The clinician and the patient are more interested to find out what the probability is that a positive result is genuinely positive. This determines the confidence in a particular investigation. The study reveals that for a cutoff of 0.19, the positive predictive value of spot urine PCR was 69.3% and the negative predictive value was 98.4%. High NPV with a modest PPV means that women with abnormal spot urine PCR should undergo 24-hour urine protein before clinical intervention is done.
This was in agreement with the study by Taherian et al done in 2006, in which it was found that the cutoff value of > 0.18 yields a sensitivity of 86.3% and a specificity of 100%.9
In another study by Al et al., done to study the use of Random urine protein-creatinine ratio for predicting proteinuria in new-onset mild hypertension in late pregnancy in 185 women, the recommended cutoff for spot urine PCR to detect significant proteinuria was 0.19 with sensitivity of 85% and specificity of 73%.10
However, conflicting reports also exist.

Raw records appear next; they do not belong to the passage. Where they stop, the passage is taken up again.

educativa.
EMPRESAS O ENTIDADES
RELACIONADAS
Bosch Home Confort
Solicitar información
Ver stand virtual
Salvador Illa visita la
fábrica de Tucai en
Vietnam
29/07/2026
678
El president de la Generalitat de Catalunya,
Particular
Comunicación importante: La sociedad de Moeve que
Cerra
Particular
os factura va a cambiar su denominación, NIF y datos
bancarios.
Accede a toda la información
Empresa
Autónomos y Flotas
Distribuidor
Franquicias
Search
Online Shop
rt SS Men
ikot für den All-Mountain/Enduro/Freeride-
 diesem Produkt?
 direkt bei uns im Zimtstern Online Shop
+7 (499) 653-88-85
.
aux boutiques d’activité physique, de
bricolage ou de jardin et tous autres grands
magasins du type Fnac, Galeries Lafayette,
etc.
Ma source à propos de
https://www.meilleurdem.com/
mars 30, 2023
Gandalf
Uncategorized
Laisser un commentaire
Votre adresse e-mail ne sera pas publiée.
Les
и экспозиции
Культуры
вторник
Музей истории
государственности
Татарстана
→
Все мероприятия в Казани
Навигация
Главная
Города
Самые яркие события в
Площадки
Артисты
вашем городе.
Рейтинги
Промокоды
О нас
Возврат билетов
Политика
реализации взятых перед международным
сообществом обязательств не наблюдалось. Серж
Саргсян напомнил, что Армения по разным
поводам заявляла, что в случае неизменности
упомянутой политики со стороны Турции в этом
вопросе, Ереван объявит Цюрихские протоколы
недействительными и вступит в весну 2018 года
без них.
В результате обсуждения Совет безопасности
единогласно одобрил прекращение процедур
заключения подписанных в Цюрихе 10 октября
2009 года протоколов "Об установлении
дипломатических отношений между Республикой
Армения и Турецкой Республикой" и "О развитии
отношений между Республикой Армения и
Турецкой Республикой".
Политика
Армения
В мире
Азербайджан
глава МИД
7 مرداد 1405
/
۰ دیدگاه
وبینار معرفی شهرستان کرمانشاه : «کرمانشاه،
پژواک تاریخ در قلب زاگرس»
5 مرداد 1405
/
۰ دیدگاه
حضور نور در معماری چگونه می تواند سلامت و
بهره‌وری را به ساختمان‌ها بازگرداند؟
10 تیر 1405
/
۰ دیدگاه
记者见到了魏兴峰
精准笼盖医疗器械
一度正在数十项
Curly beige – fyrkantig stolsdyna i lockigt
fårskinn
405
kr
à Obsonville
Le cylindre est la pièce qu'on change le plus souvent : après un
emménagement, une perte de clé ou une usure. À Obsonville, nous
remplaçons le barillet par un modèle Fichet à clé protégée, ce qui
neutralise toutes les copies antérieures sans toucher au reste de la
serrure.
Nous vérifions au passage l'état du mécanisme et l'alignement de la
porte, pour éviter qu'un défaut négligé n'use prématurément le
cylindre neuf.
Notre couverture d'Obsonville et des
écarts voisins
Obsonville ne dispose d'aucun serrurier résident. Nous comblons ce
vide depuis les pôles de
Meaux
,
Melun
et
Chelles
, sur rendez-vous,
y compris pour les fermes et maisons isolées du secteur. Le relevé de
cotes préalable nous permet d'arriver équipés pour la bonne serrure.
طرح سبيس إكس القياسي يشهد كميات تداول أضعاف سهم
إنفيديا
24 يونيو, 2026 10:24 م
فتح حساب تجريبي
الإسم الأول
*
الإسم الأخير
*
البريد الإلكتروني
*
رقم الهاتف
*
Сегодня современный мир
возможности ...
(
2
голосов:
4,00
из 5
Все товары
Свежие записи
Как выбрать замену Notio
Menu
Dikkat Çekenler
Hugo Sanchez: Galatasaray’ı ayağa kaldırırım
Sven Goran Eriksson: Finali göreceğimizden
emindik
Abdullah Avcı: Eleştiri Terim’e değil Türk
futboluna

In a study Chen et al. performed on 60 pregnant women with preeclampsia, level of random UPCR in cutoff points is 0.30.11
Differences in cutoff values could be due to variations in urine sample collections, participant demographics, sample size, inclusion, and exclusion criteria, and other effective factors.
Since the protein excretion is influenced by postural change, being higher in the standing than in supine position, the ambulatory status of the patients was also given importance while interpreting the results. In our study, 88.5%(177) of the patients were ambulatory and non-ambulatory patients constituted 11.5%(23) of the total patients. The correlation coefficient for ambulatory patients was 0.415 whereas it was much higher for nonambulatory patients i.e. 0.776, with both of the correlations being highly significant.
Furthermore, spot urine Protein creatinine ratio estimation can be performed on similar biochemical analyser as the one used for 24-hour urine protein estimation which was the same analyser used for running routine urgent biochemical tests. Hence, it was found to be very cost effective and feasible.
Also, repeating a random sample is much easier and quicker to accomplish.
Our study is one of the larger studies done to study the correlation between 24-hour urine protein and spot urine PCR and find an appropriate cut-off value to detect significant proteinuria in our population till date. By employing appropriate and strict exclusion criteria, we eliminated false high urine protein values.
However, as our data was slightly skewed and did not necessarily represent all age groups equally, there may be some limitations to it. Another limitation was that only one patient had spot urine PCR above 2. So, correlation at very high levels of proteinuria could not be studied.
Therefore, we recommend that the cutoff for spot urine protein creatinine ratio for detecting significant proteinuria in our population should be 0.19. Although spot urine protein creatinine ratio is an excellent test to rule out preeclampsia, the women with abnormal spot urine PCR should undergo 24-hour urine protein before clinical intervention is done. Further studies in patients with severe proteinuria are needed.